An ensemble cast full of losers, largely loser performances, mediocre editing, average music, and an ok storyline. Chef Comment – Passable Movie!

The story is about the lead couple Fardeen and Esha having gotten married (arranged marriage) and going on their honeymoon where they are staying with 4 other couples (Bikram Saluja-Perizaad, Mukul Dev- Sadia Siddiqui, Raj Zutshi-Tarina and Satish Shah-Kiron Kher). Each of these couples has its own story, set of highs and lows, and a love & hate relationship. Finally love is supposed to triumph, and so it does!

Performances

Fardeen and Esha – Its surprising how Fardeen can make Esha look like an actress! Fardeen is pathetic as usual.
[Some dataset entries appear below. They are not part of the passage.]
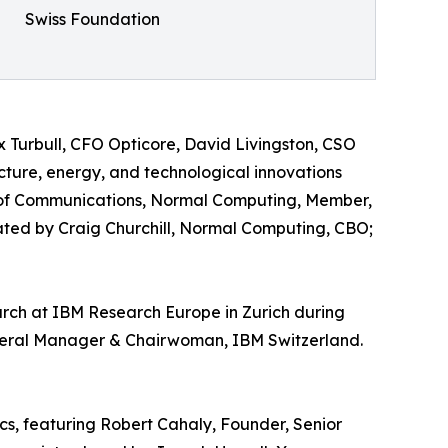
Swiss Foundation
 Turbull, CFO Opticore, David Livingston, CSO
ture, energy, and technological innovations
 of Communications, Normal Computing, Member,
ed by Craig Churchill, Normal Computing, CBO;
earch at IBM Research Europe in Zurich during
neral Manager & Chairwoman, IBM Switzerland.
cs, featuring Robert Cahaly, Founder, Senior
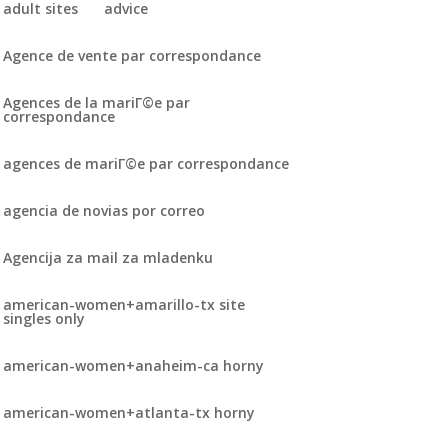
adult sites
advice
Agence de vente par correspondance
Agences de la mariГ©e par
correspondance
agences de mariГ©e par correspondance
agencia de novias por correo
Agencija za mail za mladenku
american-women+amarillo-tx site
singles only
american-women+anaheim-ca horny
american-women+atlanta-tx horny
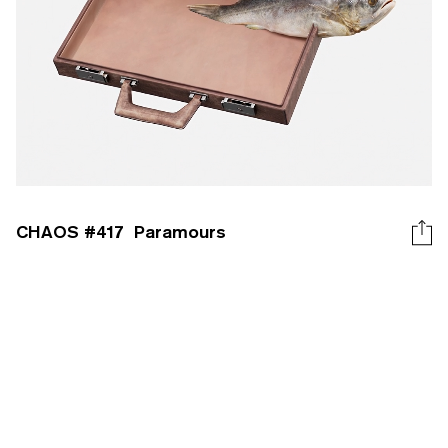
CHAOS #
417
Paramours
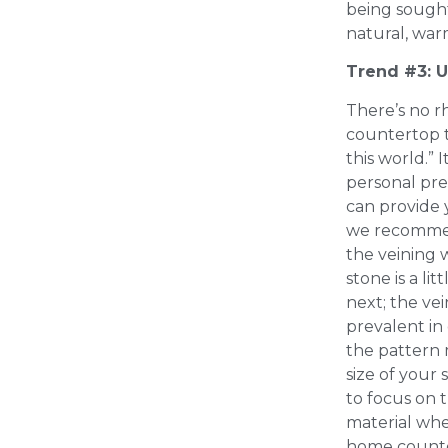
being sought
natural, war
Trend #3: 
There’s no r
countertop t
this world.” 
personal pre
can provide 
we recommen
the veining 
stone is a lit
next; the ve
prevalent in
the pattern 
size of your s
to focus on 
material whe
home counte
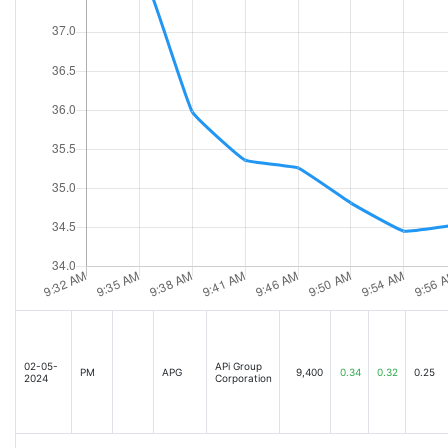
02-05-
APi Group
PM
APG
9,400
0.34
0.32
0.25
2024
Corporation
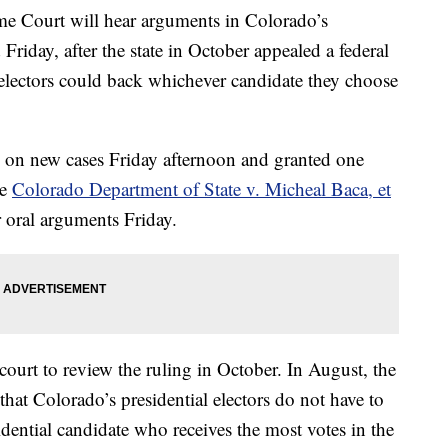
 Court will hear arguments in Colorado’s
d Friday, after the state in October appealed a federal
al electors could back whichever candidate they choose
on new cases Friday afternoon and granted one
he
Colorado Department of State v. Micheal Baca, et
r oral arguments Friday.
 court to review the ruling in October. In August, the
 that Colorado’s presidential electors do not have to
sidential candidate who receives the most votes in the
With 70% of the dialogues being delivered by Fardeen (explicitly or through a voiceover), it reminds me of how li’l kids participating in elocution competitions are supposed to memorize the lines by rote with no real importance to the emotional punch. The only difference being – Fardeen is worse! He does not have the kiddish innocence required to carry that off!
Esha (even without the Deol) is supposed to giggle, shy away, look confused and act dumb. She is given minimal dialogues, and I wonder if that was Meghna Gulzar’s (the director) mega strategic maneuver. Asking lousy actresses to just stand there and do whatever they feel like doing is a good way to save time and energy.

Bikram Saluja has still not realized that for anything beyond the Grasim and whatever suiting shirting ads he does, some importance is attached to how you act. People are supposed to have a bit of variation in their dialogue delivery. I wonder if his fights with his girlfriend(s) have the same tone as the romantic evenings!
Perizaad Zorabian (and sadly) Irani is wasted as she tries to put some semblance of credibility in this movie through her character. Pity, she didn’t get to build on the tragic side of her story. That she looks good and can act is something that we know!

Mukul Dev and Sadia Siddique are like a TV couple. Sadia knows how to play those small roles well and she does, and one look at Mukul tells you why he was thrown out of movies’ world!

Fourth couple – Raj Zutshi and Tarina Patel – is also a good for nothing, and I don’t know why you are there in the movie couple. Raj has few dialogues. Tarina- fewer

Saving grace of the movie – Satish Shah and Kiron Kher. They rock! Their banters as a couple, their comic timing, and the fact that they are the only ones who add what the real element this movie should have been – Comedy! The scene where both of them are sleeping with their monkey caps and mufflers on is cute and funny. While the continuous “phir bus beech mein rukwaoge” kinda comments are hilarious. And the fact that their concluding sentiment is the only message that this movie could have stood for – You need to stand by your life partner, whatever may happen!

I wonder if Meghna Gulzar identifies and relates more with that generation more than this. While her current day couples are stories that you probably can find in your lifetime, the treatment of what their problems are and what they go through is extremely shallow, her treatment of Satish-Kiron couple is just perfect!

Any other high points- can’t remember!

Overall – Watch it if you have nothing better to do. Or, if you get a free DVD or something, keep skipping to the parts where Satish Shah and Kiron Kher are! You’ll think you watched a gun movie!